Köln – Eigentlich könnte der Covid-Impfstoff der Universität Oxford und des schwedisch/britischen Pharmaunternehmens Astrazeneca den Kampf gegen die Pandemie extrem beschleunigen. Als in Deutschland bisher einziges zugelassenes Mittel muss er nicht aufwendig auf minus 70 Grad Celsius gekühlt werden und könnte deswegen – anders als die Vakzine von Biontech/Pfizer und Moderna – bald schon in Arztpraxen verimpft werden.

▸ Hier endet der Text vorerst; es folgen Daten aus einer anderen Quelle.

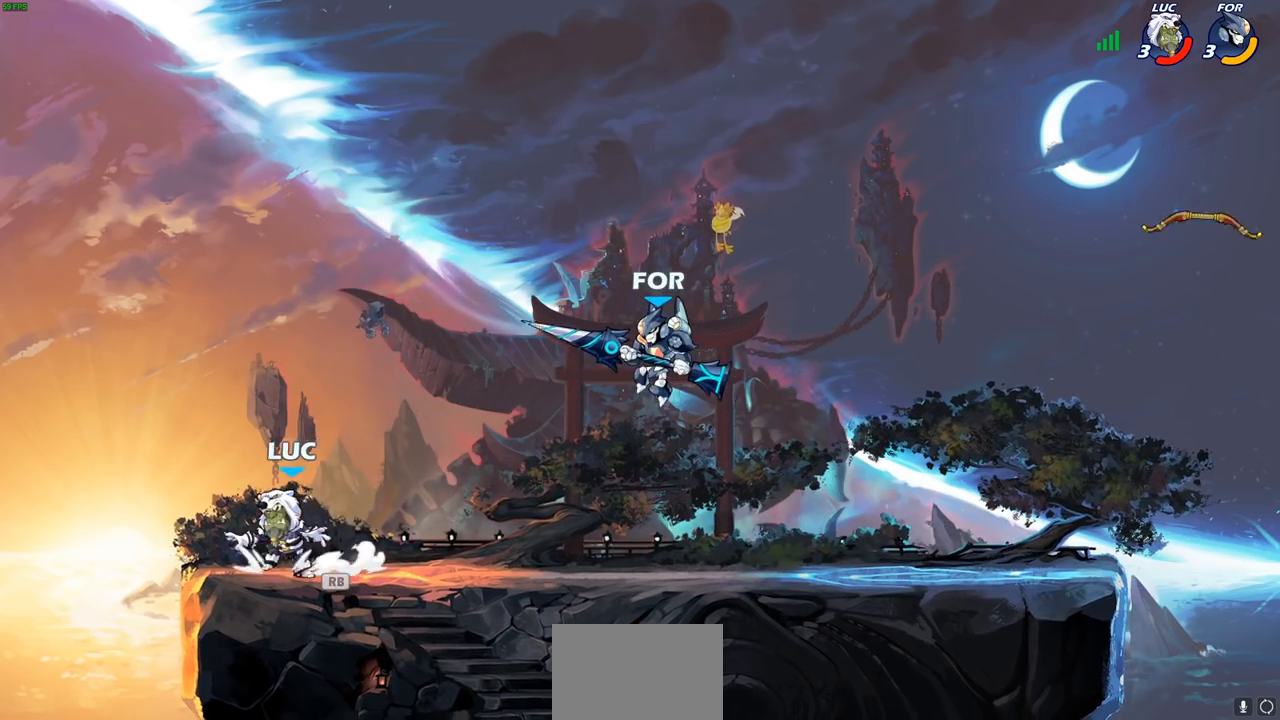
{"buttons": [], "left_stick": "center", "right_stick": "center", "events": [[17, "CROSS", "down"], [33, "left_stick", "up"], [67, "CROSS", "up"], [67, "R1", "up"], [117, "left_stick", "right"], [217, "CROSS", "down"], [267, "left_stick", "down-right"], [283, "CROSS", "up"], [300, "CIRCLE", "down"], [417, "left_stick", "center"], [433, "CIRCLE", "up"]]}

Viele Deutsche allerdings würden den Stoff eines anderen Herstellers vorziehen. Eine geringere Wirksamkeit von „nur 70 Prozent“, die Empfehlung der Ständigen Impfkommission des Robert-Koch-Instituts (Stiko), das Mittel nicht bei Menschen über 65 Jahren anzuwenden und Schlagzeilen von Nebenwirkungen verunsichern die Menschen offenbar sehr. So gaben etwa in einer repräsentativen Umfrage des Hamburger Center for Health Economis nur zwei Prozent der Befragten an, sich mit dem Astrazeneca-Mittel impfen zu lassen – wenn sie die Wahl hätten.

Die allerdings hat im Moment in Deutschland niemand und das führt zu Situationen wie am vergangenen Wochenende im Saarland: Bei einer Sonderimpfung mit dem Astrazeneca-Mittel im medizinischen Bereich war über die Hälfte der angemeldeten Personen nicht erschienen, ohne den Termin abzusagen. „Nicht solidarisch“, nannte die Saarländische Gesundheitsministerin Monika Bachmann so ein Verhalten.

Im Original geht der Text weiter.